Ich habe alle Energie auf das Wohlergehen meines Kindes konzentriert.
Inzwischen habe ich das für mich bearbeitet. Es hat runde 10 Jahre gedauert, bis ich jetzt sagen kann, meine Wunden aus dieser Geschichte sind verheilt und ich bin daran gewachsen und gestärkt daraus hervorgegangen.
Meinem Kind geht es gut. Ich habe nicht locker gelassen für sie und durch meine Hartnäckigkeit haben auch der Kindsvater und seine Eltern ihre Themen inzwischen etwas aufgearbeitet, was meinem Kind wiederum zugute kommt.
Ich bin dankbar für vieles an Unterstützung, die ich in dieser Zeit von unterschiedlichen Menschen bekommen habe, ohne dass sie wussten, was mich beschwerte, einige wenige, die wussten, was mich beschwerte, andere, die Teile beobachten konnten und nicht mit Fragen in mich gedrungen sind sondern einfach da waren, sogar wenn ich mich zeitweise vor Erschöpfung und aus Wortlosigkeit zurückgezogen hatte.
Warum erzähle ich dir das alles?
Es lohnt sich, für dich zu kämpfen.
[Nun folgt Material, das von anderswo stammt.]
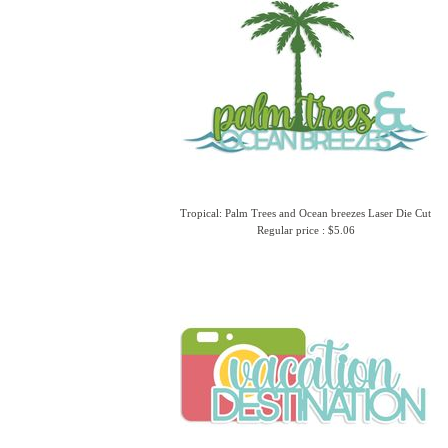
Tropical: Palm Trees and Ocean breezes Laser Die Cut
Regular price : $5.06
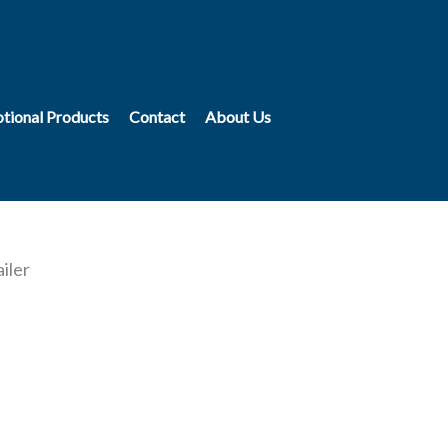
tional Products
Contact
About Us
iler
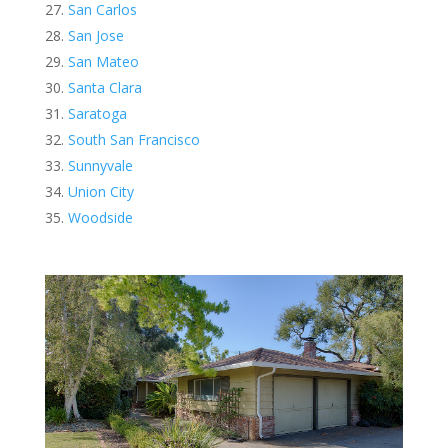
San Carlos
San Jose
San Mateo
Santa Clara
Saratoga
South San Francisco
Sunnyvale
Union City
Woodside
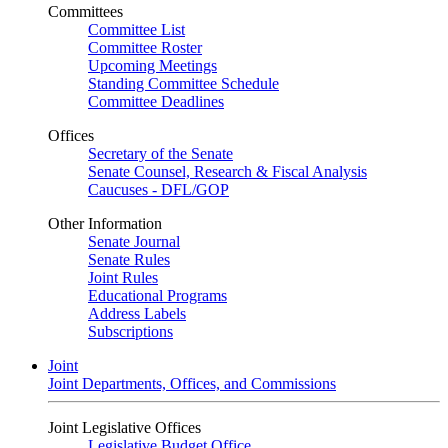
Committees
Committee List
Committee Roster
Upcoming Meetings
Standing Committee Schedule
Committee Deadlines
Offices
Secretary of the Senate
Senate Counsel, Research & Fiscal Analysis
Caucuses - DFL/GOP
Other Information
Senate Journal
Senate Rules
Joint Rules
Educational Programs
Address Labels
Subscriptions
Joint
Joint Departments, Offices, and Commissions
Joint Legislative Offices
Legislative Budget Office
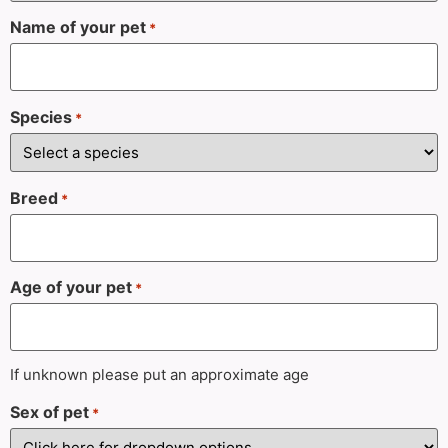
Name of your pet
*
Species
*
Breed
*
Age of your pet
*
If unknown please put an approximate age
Sex of pet
*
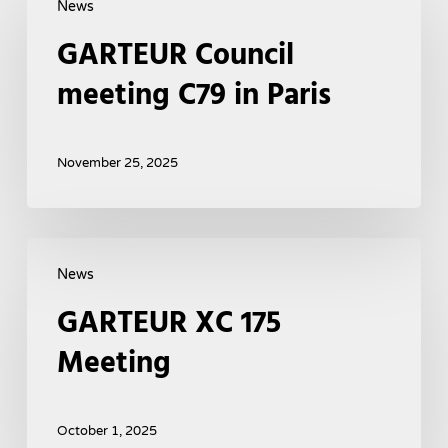
News
Council
GARTEUR Council
meeting
C79
meeting C79 in Paris
in
Paris
November 25, 2025
GARTEUR
News
XC
GARTEUR XC 175
175
Meeting
Meeting
October 1, 2025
Für dein Kind zu kämpfen.
Und ja, du kannst wieder heilen. Du wirst nie wieder derselbe sein, der du vorher warst.
Aber du kannst dadurch stärker werden und daran wachsen.
Ob es dauerhaft Sinn macht, mit deiner Frau zusammen zu bleiben nach dieser Erschütterung, wirst du vielleicht erst mit der Zeit herausfinden. Das Wichtigste ist, dass du dein Selbstvertrauen und deine Gesundheit wieder findest. Nur wenn man sich selbst vertraut, hat man die Chance, jemand anderem wieder vertrauen zu können.
Die Frage ist, ob du ihr überhaupt wieder vertrauen möchtest, ganz tief in dir drin.
Auch in der Art zu lieben reift man durch solche Erfahrungen. Man kommt, wie Erich Fromm sagen würde, vom Haben zum Sein.
Such dir Menschen, um dich auszutauschen und von ihnen zu lernen und hol dir dazu Gedanken von anderen. Es ist jetzt an dir, zu wachsen, zu reifen, stärker zu werden. Und zu heilen.
In jeder Krise liegt auch eine große Chance.
Ich wünsch dir und deinen Lieben alles Gute!